Last week was the end of regular classes. I'm in the middle of Intersession where I'm jamming away on final projects and exams for "A" session before we kick off "B" session next week. Just finished a project for my Portfolio Planning class and was skimming through last week's notes from Cognitive Human Factors where our professor Ken mentioned something pretty interesting that I wrote down. I hadn't really spent much time thinking of this before.
He suggested that User Interface design will start paying more attention to "brand." Now that's interesting and makes total sense. If you or your clients make a list of all your customer touchpoints, which most of us have done often enough, you'll list retail stores, TV spots, brochures, customer service line, web site, etc. That last one, web site, I often left at that. And maybe rightfully so since I dealt in consumer goods on the client and agency sides. But a tech company's UI is a major part of its brand. Think Apple (GUI interface) or Google (search results) or Amazon (product reviews, recommendations).

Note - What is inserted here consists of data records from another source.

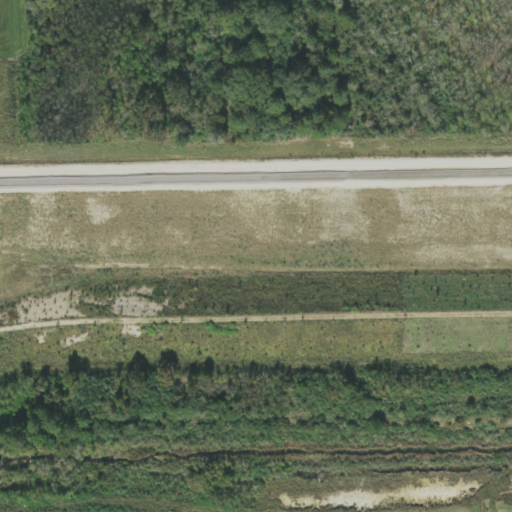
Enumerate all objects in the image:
railway: (256, 177)
river: (255, 452)
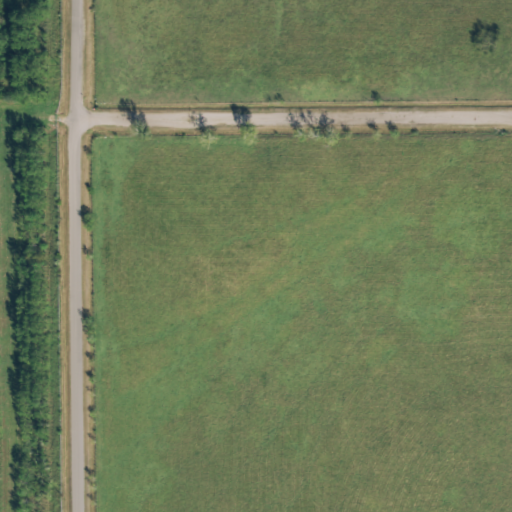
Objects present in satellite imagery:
road: (294, 115)
road: (77, 256)
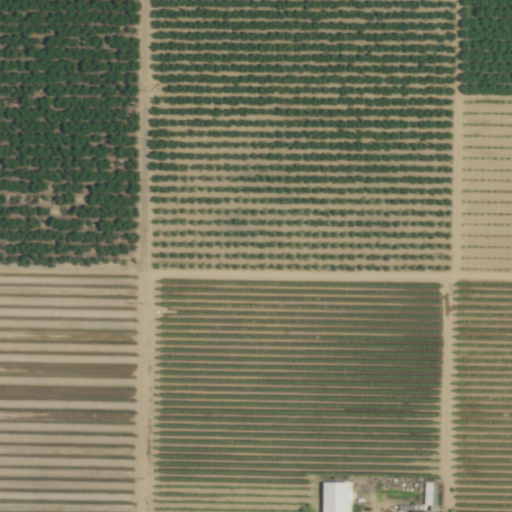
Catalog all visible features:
building: (431, 493)
building: (336, 496)
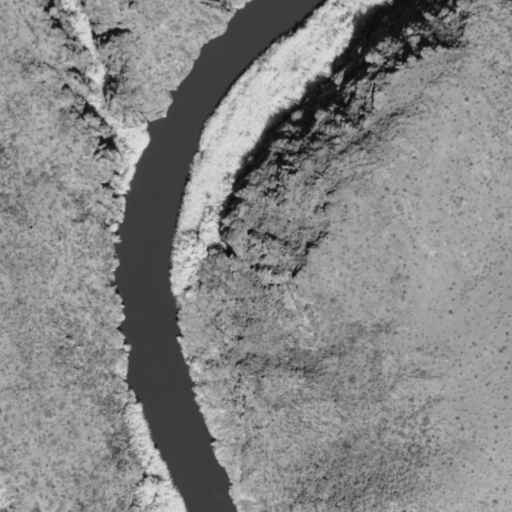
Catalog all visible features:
river: (155, 241)
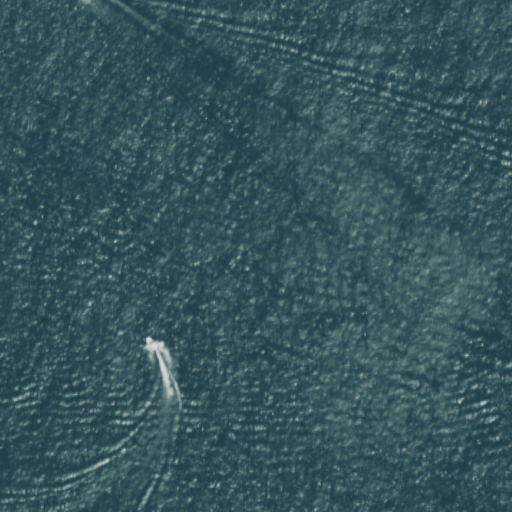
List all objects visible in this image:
river: (256, 379)
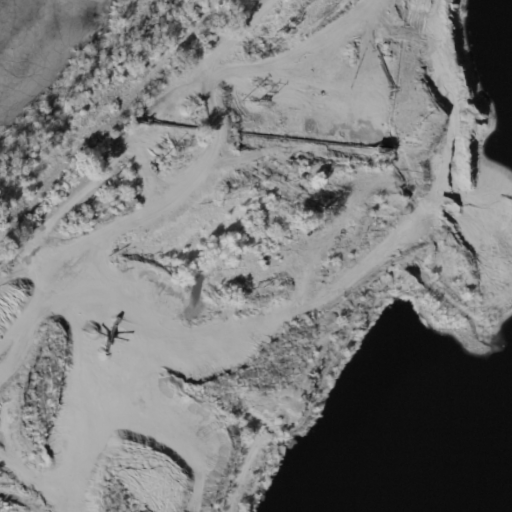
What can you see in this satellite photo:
road: (124, 226)
quarry: (261, 324)
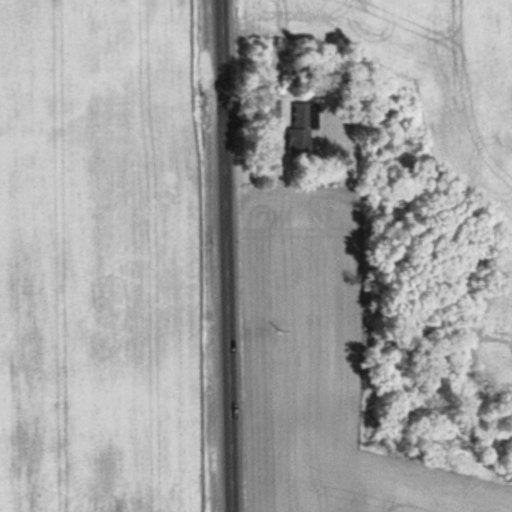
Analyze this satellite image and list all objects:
building: (301, 125)
road: (223, 255)
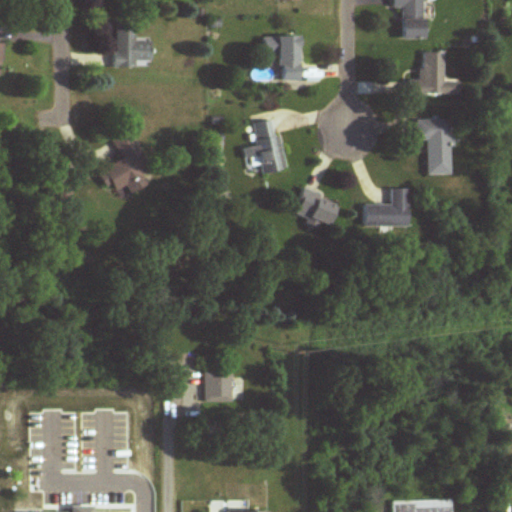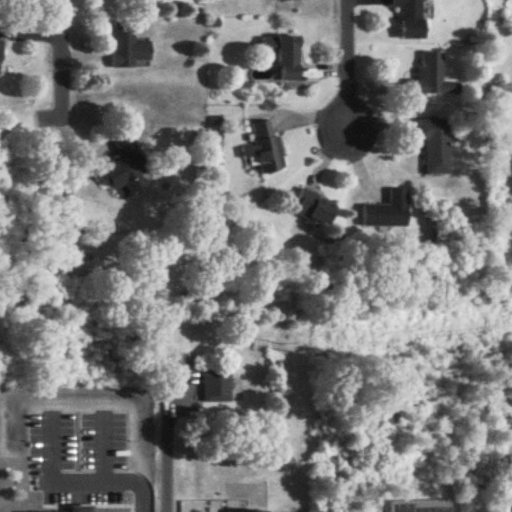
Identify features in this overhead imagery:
building: (409, 19)
building: (127, 48)
building: (282, 57)
road: (60, 59)
road: (347, 70)
building: (430, 80)
building: (433, 146)
building: (263, 150)
building: (125, 168)
building: (60, 201)
building: (312, 209)
building: (387, 212)
building: (216, 388)
road: (171, 443)
road: (104, 476)
building: (420, 506)
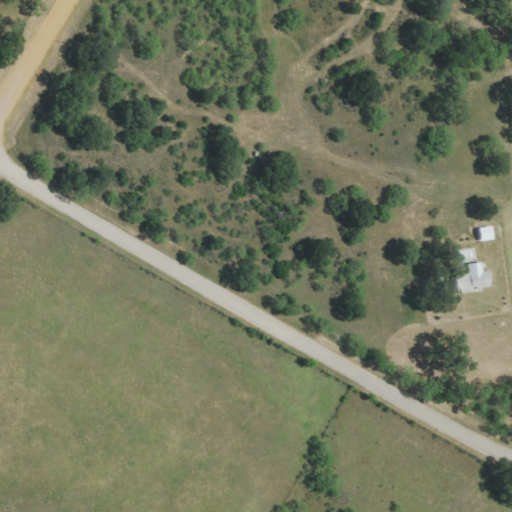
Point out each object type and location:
road: (30, 50)
building: (470, 279)
road: (254, 312)
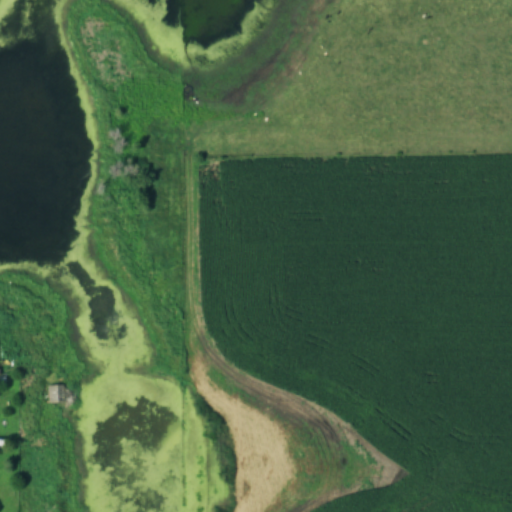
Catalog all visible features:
crop: (348, 335)
building: (58, 392)
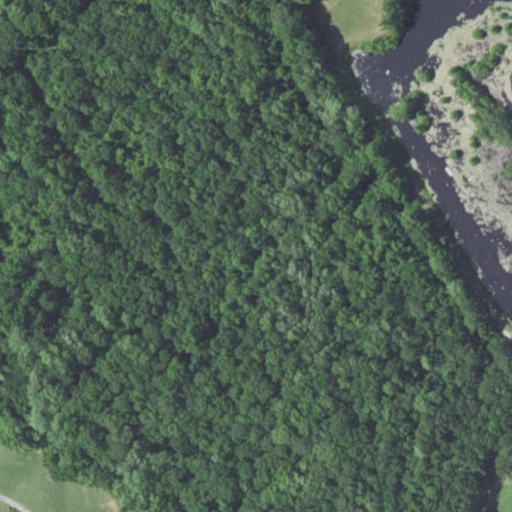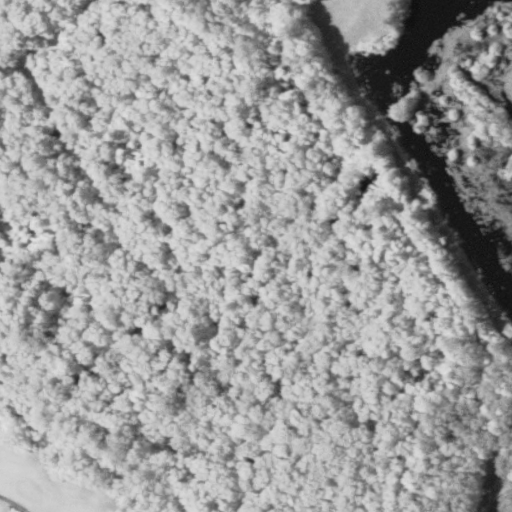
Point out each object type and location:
river: (203, 238)
road: (14, 504)
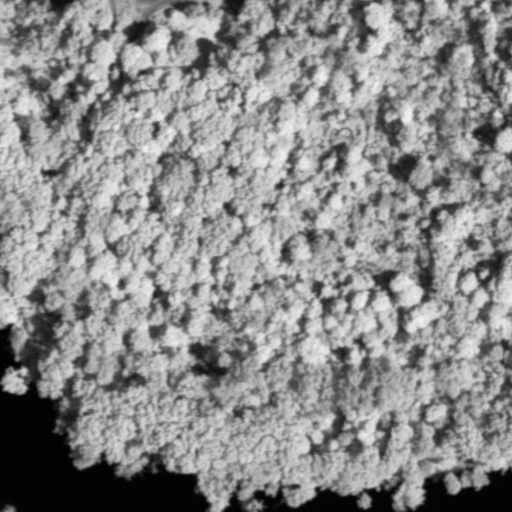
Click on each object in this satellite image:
river: (39, 494)
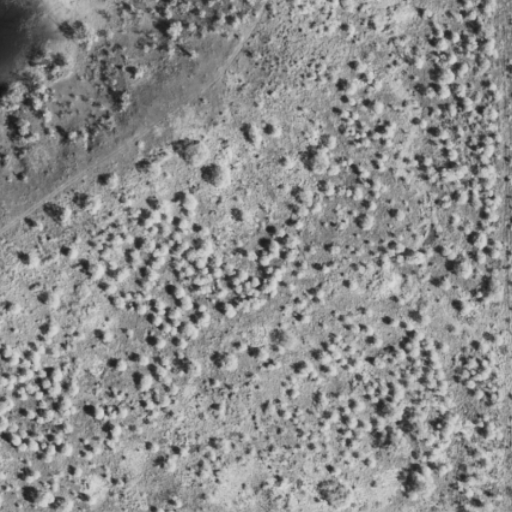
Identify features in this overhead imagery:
road: (153, 156)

Are companies maximizing this opportunity? Curious if this is viewed from a branding/marketing standpoint or if that's solely the domain of the engineers and usability test experts.
In a different class I mentioned how my mindmap follows Amazon- and Google-like organizational processes online (it's what I've grown accustomed to and now expect) and how companies offering products online (e.g. travel sites) or offline (e.g. GPS) can use that to their benefit. If nearly everyone and their mother uses those two sites, can you tailor your offerings to use those heuristics to ingratiate yourself, appear familiar and, ultimately, sell more to customers? I don't mean literally ripping off their IP but rather using the cues we've all formed habits around.